5.4 3D Segmentation of Vertebrae

The method we have described can also be used to obtain 3D segmentations of vertebrae from individually segmented slices by modifying the way the location features are derived. To do this, the contour matching is first carried out on each slice of the image stack. We then use the M-estimator sample consensus (MSAC) [15] algorithm to remove poor contour matches by detecting and eliminating outliers. Outliers are determined based on the distance to their \(k\)-nearest neighbours in the set of matched contours and removed by fitting a polynomial curve through the set of inliers. Location features analogous to the 2D case can then be derived from the correctly matched contours by computing the distance transform in 3D. Figure 3 shows an example 3D vertebra segmentation constructed from segmentations of the constituent slices.

Fig. 3
figure 3

The top figure shows a 3D segmentation of a lumbar vertebra (L2) constructed from segmentations of the constituent slices.

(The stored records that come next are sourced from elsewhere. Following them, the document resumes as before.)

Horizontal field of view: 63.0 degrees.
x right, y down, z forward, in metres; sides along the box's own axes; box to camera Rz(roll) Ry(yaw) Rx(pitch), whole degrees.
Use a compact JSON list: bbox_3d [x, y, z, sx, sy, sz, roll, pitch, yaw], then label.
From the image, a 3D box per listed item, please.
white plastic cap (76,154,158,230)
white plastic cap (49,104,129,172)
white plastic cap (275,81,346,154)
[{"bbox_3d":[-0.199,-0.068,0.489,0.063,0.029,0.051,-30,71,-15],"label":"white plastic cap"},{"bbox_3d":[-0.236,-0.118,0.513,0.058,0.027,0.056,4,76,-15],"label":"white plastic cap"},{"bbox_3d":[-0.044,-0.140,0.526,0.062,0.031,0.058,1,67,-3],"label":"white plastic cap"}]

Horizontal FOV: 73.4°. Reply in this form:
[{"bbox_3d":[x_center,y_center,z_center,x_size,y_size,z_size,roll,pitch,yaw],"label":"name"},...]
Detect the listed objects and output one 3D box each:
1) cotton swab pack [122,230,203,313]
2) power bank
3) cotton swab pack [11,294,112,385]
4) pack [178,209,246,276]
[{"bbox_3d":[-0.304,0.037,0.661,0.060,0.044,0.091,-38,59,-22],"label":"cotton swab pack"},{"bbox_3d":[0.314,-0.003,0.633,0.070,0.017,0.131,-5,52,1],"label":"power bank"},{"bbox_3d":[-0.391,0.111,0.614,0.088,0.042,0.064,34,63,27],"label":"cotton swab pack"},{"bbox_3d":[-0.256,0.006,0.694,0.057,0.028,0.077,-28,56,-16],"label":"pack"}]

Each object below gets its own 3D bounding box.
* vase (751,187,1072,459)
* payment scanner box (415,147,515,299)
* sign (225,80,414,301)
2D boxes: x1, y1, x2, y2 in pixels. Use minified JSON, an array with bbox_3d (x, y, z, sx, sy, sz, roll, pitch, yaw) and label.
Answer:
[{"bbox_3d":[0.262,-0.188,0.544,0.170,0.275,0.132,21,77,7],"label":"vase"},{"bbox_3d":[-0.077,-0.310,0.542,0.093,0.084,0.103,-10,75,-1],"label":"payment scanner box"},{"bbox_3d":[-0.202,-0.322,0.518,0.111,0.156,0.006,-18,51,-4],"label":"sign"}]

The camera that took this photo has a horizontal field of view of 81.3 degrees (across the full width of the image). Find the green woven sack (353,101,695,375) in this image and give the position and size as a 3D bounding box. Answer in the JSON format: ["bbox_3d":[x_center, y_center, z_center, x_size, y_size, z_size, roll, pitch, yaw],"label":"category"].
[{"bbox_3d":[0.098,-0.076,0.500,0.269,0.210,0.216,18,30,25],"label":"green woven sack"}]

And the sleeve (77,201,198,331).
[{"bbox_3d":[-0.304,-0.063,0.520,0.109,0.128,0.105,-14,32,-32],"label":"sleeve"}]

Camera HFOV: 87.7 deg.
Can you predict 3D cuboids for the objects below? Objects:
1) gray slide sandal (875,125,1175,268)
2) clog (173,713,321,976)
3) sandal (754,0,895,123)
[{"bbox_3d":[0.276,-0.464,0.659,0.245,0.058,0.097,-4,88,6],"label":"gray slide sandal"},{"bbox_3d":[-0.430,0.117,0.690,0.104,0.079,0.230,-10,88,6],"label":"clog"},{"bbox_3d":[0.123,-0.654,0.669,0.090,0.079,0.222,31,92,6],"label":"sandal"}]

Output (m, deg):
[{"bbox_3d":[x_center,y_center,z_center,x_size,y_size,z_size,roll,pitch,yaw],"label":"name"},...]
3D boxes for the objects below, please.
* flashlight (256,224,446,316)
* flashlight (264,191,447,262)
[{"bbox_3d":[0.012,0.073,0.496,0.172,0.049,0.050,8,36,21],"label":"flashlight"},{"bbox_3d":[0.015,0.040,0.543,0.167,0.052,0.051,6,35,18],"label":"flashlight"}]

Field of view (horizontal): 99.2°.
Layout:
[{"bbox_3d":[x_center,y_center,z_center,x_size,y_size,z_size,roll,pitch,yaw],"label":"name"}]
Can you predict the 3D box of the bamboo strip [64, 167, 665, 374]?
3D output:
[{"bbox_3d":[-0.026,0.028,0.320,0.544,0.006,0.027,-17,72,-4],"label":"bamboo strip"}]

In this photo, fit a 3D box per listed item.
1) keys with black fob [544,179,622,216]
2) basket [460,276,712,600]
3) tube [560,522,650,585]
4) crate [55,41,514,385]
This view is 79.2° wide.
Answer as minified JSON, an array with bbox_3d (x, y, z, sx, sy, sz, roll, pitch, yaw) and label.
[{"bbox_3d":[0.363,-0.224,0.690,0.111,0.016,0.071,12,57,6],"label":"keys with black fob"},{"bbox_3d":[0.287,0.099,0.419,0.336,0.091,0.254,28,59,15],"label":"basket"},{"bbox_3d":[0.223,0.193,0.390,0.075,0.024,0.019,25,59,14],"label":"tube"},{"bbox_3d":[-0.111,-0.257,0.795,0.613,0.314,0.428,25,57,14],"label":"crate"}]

The bottom figure shows the overlap between the CRF segmentation (cyan) and ground truth (magenta) (color figure online)

6 Conclusion

We presented an automatic approach for segmentation of vertebra slices from CT images. Our method avoids the requirement of explicit prior shape information and can therefore deal with a wide range of anatomical variation. The results demonstrate that consistently accurate segmentations can be obtained on each of the different lumbar vertebrae from a variety of subjects. Key to the effectiveness of this method is the learning of superpixel features from ground truth data for incorporation into the conditional random field, which in turn ensures spatial coherence. We note that much poorer performance is obtained with traditional features such as just intensity histograms. Finally, we note that this method may be extended to 3D segmentation in a straightforward way. Future work will aim to improve the results in 3D by operating on supervoxels rather than superpixels and by generalising the set of features to characterise the supervoxel regions.